### TASK STATEMENT:
Output the lines below exactly as they appear, from the start of the records up to and including the line with "Write: 2,02,53".
[START AVAILABLE DATA]
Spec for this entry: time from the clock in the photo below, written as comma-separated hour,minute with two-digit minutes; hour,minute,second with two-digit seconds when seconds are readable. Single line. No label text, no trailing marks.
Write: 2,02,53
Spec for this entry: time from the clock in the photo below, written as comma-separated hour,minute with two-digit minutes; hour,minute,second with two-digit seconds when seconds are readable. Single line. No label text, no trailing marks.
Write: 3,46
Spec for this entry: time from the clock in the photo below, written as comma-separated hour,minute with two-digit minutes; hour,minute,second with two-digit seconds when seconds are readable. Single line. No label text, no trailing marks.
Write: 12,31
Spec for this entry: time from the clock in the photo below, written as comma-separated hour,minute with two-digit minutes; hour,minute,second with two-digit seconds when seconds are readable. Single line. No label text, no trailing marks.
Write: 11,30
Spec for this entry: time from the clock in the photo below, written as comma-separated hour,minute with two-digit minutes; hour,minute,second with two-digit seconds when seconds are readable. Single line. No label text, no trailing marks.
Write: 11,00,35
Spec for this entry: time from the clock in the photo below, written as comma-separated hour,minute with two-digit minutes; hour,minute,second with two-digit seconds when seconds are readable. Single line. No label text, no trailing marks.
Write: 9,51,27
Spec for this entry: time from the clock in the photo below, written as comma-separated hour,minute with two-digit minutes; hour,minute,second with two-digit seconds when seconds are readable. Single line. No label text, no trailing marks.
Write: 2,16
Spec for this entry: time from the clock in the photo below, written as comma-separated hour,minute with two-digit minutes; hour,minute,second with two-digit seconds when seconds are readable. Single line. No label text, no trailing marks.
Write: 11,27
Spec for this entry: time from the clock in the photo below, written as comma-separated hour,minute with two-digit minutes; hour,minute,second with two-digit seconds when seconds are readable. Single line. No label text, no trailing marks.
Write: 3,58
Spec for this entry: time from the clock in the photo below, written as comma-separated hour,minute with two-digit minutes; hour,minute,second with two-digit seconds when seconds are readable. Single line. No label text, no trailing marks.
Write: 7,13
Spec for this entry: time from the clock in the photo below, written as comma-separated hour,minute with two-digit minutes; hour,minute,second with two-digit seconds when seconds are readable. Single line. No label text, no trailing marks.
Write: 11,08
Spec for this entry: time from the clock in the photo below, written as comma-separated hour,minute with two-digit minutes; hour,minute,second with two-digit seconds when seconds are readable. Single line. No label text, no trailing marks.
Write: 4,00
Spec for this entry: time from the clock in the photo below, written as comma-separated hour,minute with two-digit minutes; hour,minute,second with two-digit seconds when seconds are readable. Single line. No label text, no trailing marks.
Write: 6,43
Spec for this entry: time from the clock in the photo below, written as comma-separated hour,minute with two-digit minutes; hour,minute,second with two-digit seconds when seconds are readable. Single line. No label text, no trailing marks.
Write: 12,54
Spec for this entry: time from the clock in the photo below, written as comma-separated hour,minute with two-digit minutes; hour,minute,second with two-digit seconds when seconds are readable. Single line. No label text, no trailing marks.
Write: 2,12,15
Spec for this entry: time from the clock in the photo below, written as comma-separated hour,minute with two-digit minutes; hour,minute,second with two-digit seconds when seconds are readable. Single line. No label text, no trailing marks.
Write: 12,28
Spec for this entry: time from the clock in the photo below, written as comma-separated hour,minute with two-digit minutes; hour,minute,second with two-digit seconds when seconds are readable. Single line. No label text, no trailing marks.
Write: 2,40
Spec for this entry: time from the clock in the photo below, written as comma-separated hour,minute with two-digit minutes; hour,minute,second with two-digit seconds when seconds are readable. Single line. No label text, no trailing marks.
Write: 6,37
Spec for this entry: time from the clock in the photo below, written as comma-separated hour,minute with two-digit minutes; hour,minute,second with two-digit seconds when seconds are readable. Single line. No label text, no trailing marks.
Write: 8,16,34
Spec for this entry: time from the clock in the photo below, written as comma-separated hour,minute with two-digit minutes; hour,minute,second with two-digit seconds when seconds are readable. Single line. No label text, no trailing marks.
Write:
[END AVAILABLE DATA]
### FINISHED TASK:
Spec for this entry: time from the clock in the photo below, written as comma-separated hour,minute with two-digit minutes; hour,minute,second with two-digit seconds when seconds are readable. Single line. No label text, no trailing marks.
Write: 2,02,53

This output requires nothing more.